Developer Edition

How to Connect to Google BigQuery

This Demo is part of a How To video series to help users get started with the AtScale Developer Edition.

Video play button

How to connect to Google BigQuery in the AtScale Developer Edition

Overview:

When you download AtScale Developer Edition, you get a pre-installed connection to Postgres. However, you can also connect it to other data platforms that you may want to use.

This article will give you a step-by-step guide to connect the AtScale Design Center to BigQuery.

Prerequisite:

Install:

For this guide, we will use the tutorial models that come pre-installed with AtScale Community Edition as a sample.

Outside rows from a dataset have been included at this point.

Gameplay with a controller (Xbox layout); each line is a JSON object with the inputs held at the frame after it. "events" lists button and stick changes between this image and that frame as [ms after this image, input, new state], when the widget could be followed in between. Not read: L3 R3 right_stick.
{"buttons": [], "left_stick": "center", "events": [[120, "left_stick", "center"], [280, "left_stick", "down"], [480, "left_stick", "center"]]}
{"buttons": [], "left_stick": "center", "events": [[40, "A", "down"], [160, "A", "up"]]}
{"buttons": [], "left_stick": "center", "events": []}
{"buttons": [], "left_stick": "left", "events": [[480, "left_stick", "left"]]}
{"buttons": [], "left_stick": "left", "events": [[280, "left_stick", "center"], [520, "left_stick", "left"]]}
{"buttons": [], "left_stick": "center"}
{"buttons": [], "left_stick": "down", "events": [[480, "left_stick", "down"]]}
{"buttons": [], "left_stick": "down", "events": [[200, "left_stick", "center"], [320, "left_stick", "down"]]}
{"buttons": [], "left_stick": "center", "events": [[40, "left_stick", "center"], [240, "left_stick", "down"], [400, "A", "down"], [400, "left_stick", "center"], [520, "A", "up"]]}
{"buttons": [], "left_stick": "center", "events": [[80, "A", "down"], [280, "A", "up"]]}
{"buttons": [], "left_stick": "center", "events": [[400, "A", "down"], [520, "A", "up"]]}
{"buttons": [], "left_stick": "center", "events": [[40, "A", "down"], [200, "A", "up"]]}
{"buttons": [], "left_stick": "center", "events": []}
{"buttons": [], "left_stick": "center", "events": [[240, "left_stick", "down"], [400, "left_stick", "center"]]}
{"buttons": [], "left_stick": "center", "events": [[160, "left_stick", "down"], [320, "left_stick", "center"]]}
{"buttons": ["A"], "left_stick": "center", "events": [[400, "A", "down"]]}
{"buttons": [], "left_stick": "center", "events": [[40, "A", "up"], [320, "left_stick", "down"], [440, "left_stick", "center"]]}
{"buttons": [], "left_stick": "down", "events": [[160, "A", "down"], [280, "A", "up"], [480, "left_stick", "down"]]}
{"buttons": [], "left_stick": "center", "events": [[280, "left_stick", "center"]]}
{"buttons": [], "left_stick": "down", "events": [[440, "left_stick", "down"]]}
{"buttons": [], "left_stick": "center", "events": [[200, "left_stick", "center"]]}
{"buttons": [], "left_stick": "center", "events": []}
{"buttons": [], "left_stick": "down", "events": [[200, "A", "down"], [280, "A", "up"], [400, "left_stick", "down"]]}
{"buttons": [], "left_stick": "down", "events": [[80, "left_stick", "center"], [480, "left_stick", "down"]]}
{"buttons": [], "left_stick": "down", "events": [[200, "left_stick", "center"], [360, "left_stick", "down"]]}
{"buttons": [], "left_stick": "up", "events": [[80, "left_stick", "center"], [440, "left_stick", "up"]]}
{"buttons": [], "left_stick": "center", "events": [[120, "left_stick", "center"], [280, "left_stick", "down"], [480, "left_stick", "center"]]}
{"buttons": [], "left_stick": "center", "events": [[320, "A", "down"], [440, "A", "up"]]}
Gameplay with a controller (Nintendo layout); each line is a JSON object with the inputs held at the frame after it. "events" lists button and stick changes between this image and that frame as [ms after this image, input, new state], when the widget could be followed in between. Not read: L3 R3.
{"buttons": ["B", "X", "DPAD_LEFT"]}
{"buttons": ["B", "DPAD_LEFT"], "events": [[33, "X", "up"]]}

Open the GitHub repo sml-models. There, you will find the three tutorial models in the Model Library. These are:

  • Internet Sales – a simple, single-fact model derived from the fictitious AdventureWorks retail dataset.
  • World Wide Importers – a more complex, multi-fact model that represents a fictional wholesale and distribution company
  • TPC-DS – a complex, multi-fact model that encodes the TPC-DS benchmark model in SML.

Copy the Model Data

    1. Open the GitHub public tutorials repository called sml-models.
      GitHub public tutorials repository - SML Models
    2. Click on the directory data/loaders/bigquery. The three tutorial data models will be displayed.
      GitHub Public Repository - Three SML Models
    3. Select the load-as-adventure.sql model. The load scripts for this model will be displayed.
    4. Select, copy, and save the load script.
      Note: This data is all in the Google Cloud Platform and is publicly accessible.
      GitHub Repository - BigQuery - load script
    5. Repeat this process for the load scripts of the other two models.

Set Up BigQuery Project and Create a JSON File

  1. Switch to BigQuery.
  2. Create a project by opening the menu in the top navigation bar and clicking New project.
  3. Enter “atscale-tutorial-data” in the Name field.
    Note: Be sure to use dashes (-) as BigQuery does not support underscores (_). This is important to remember when creating the connection in AtScale later.
  4. In the left sidebar, go into IAM & Admin.
    Google BigQuery - create a new project
  5. Select Service accounts.
  6. At the top, click on + Create service account.
    Google BigQuery - Create Service Account
  7. In the Service account details page, enter “atscale-tutorial-data” as the service account name.
    Note: A service account ID will be generated based on this name. You can edit the ID at this point if necessary, but you cannot change the ID later.
  8. Click on Create and continue.
  9. Under the option Grant users access to this service account, select BigQuery→BigQuery Admin.
  10. Click Continue.
  11. Under the option Create key, click on + Create key.
  12. In the menu on the right, select JSON. The .json file will begin downloading.
  13. Save the file. You will use this file to create your AtScale BigQuery data warehouse connection.

Load the Data

  1. Go to the BigQuery console.
  2. In the Explorer, expand the atscale-tutorial-data project.
  3. Create a data set called “aggregates”. This is where AtScale will automatically create and send the aggregate tables in BigQuery.
    Google BigQuery - Create a data set
  4. Click + Create SQL query
  5. Right-click and paste it into the as-adventure load script.
    Google Big query - paste into script
  6. Once the data has loaded, click the Run button.
    Google BigQuery - Run scripts
  7. Repeat this process for the load scripts of the other two schemas — TPC-DS and ww_importers.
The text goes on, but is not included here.